▶ _Text block_
In about 1990 I joined the Vintage Motorcycle Club In Victoria, Australia and at that time we had a lot of WW 11 ex servicemen in the club. One guy was a dispatch rider and said that when Darwin got bombed in February 1942 he would ride an M20 from Darwin to Adelaide mostly unsealed road to relay messages. His biggest threat was from US convoys going towards Darwin taking up the whole track and from the dust storm that they created. He loved the M20 so much that after the war he raced them and opened a motorcycle shop in Box Hill. We also had Military Police who rode the Harley Davidson WLA later on in the war. I agree most WM 20 in Australia have matching engine and frame numbers and often are not on the War memorial Transport records from Canberra. On another note a lot of Merlin engines were left here after the war still in crates and some of these soldiers family helped pull them to bits to seperate the steel studs etc from the alloy to be recycled. They said the perimeter fence was 2 crates high with the engines still in them to keep intruders out. Another guy purchased airforce instruments as they were auctioned of in the 1960's at very cheap price and later sold them on mainly to USA. My wifes uncle was a mechanic in Darwin working on Spitfires during the war and later worked on race boats here in Australia which were powered by Merlin engines. One boat called MISS BUD won quite a few races around 1976-1981 with its powerful merlin engine. He later travelled the world working on Merlin engines and when in his eighties knocked back lots of offers to travel to fix Merlin engines.

▶ _Exercises to complete_
a) Please translate this sentence from the account of wartime motorcycles into Spanish: "His biggest threat was from US convoys going towards Darwin taking up the whole track and from the dust storm that they created."
b) In the account of wartime motorcycles, where did the former dispatch rider open a motorcycle shop after the war?
c) Carry on the recollection of wartime motorcycles and Merlin engines, beginning after its final sentence.

▶ _Dataset excerpts_
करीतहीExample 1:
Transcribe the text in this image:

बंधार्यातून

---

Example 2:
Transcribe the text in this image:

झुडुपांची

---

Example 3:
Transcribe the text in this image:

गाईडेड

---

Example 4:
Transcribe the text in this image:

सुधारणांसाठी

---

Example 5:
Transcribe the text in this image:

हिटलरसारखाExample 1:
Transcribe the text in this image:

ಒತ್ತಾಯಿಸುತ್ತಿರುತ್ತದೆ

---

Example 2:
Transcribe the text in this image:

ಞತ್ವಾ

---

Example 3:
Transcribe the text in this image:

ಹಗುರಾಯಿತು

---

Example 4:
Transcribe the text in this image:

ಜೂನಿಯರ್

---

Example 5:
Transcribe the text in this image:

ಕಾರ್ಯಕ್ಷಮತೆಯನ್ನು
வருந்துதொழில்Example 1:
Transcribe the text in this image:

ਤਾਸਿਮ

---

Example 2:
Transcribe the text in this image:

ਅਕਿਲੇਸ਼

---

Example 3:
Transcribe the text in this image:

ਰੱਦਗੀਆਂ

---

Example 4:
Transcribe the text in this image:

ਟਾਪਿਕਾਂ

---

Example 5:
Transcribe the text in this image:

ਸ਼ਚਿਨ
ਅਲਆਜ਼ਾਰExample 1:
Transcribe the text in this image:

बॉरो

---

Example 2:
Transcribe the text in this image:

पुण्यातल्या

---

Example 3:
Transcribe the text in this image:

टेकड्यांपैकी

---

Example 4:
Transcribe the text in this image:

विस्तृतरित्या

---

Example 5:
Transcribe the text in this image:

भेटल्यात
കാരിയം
--
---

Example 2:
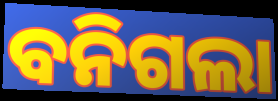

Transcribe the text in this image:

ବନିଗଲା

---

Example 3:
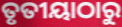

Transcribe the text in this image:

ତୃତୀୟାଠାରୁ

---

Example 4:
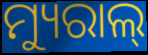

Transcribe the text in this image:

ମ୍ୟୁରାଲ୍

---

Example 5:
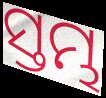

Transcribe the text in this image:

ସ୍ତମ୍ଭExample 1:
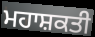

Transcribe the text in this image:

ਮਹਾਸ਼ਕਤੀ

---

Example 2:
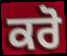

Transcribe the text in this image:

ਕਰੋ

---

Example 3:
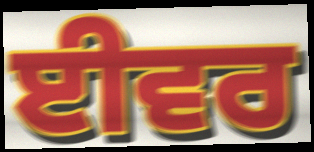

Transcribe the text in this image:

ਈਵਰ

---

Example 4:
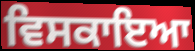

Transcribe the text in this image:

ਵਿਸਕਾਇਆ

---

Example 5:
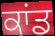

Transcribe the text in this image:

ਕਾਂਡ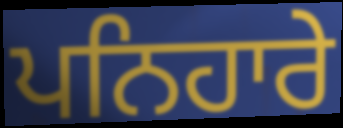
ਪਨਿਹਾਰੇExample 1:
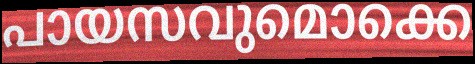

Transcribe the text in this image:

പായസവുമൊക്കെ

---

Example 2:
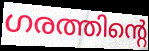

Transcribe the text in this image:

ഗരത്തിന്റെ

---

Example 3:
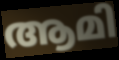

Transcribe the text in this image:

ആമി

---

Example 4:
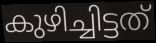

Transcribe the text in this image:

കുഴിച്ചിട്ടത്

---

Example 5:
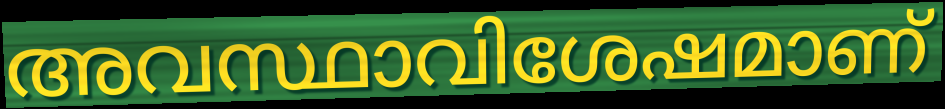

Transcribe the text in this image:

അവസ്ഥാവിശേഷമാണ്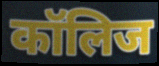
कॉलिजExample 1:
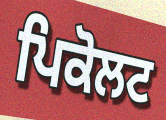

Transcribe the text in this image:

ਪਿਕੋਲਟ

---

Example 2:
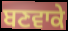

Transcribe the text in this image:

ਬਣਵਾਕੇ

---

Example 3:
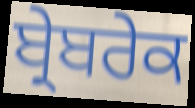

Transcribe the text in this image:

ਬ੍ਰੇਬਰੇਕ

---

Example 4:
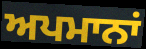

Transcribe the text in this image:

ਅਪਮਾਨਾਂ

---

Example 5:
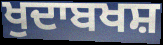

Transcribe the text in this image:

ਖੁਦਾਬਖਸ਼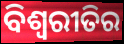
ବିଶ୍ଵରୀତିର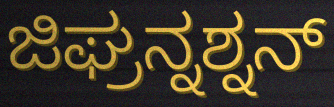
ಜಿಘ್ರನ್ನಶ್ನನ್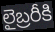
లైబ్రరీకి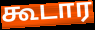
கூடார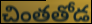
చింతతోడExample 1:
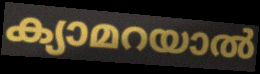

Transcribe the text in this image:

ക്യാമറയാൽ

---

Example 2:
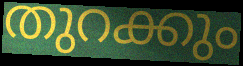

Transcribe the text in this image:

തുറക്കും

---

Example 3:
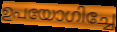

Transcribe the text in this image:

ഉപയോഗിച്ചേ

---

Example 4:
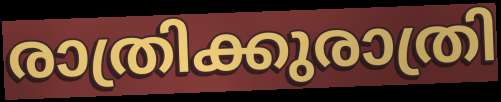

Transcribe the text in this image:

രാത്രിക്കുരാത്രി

▶ _Per-task outputs_
a) Su mayor amenaza eran los convoyes estadounidenses que se dirigían a Darwin ocupando todo el camino, y la tormenta de polvo que levantaban.

b) In Box Hill.

c)
Re: Aussie frame records?

The enormous standing Army in Australia seems to have been in place for a relativly short period whilst Japan was threatening to invade.

Its possible that the M20s in Australia visited the workshops for repairs just as much as anywhere else but because the workshops only had one or a few machines in at any time they were fixed and returned to their units with original engines, the mass engine changes in the UK, Germany and other places are more likely to be post war or in workshops full of machines where a production line system was used.

Rob

email (option): robmiller11(a)yahoo.co.uk

Re: Aussie frame records?

We did the same as every other army
When machines came in for major service it was swap the engine / gearbox then back out ASAP
When they sold off the WDB40's about 1/4 of them had mismatched engine & frame numbers which became a problem latter on when we tried to get them registered
Some where I have a copy of the order for B40s.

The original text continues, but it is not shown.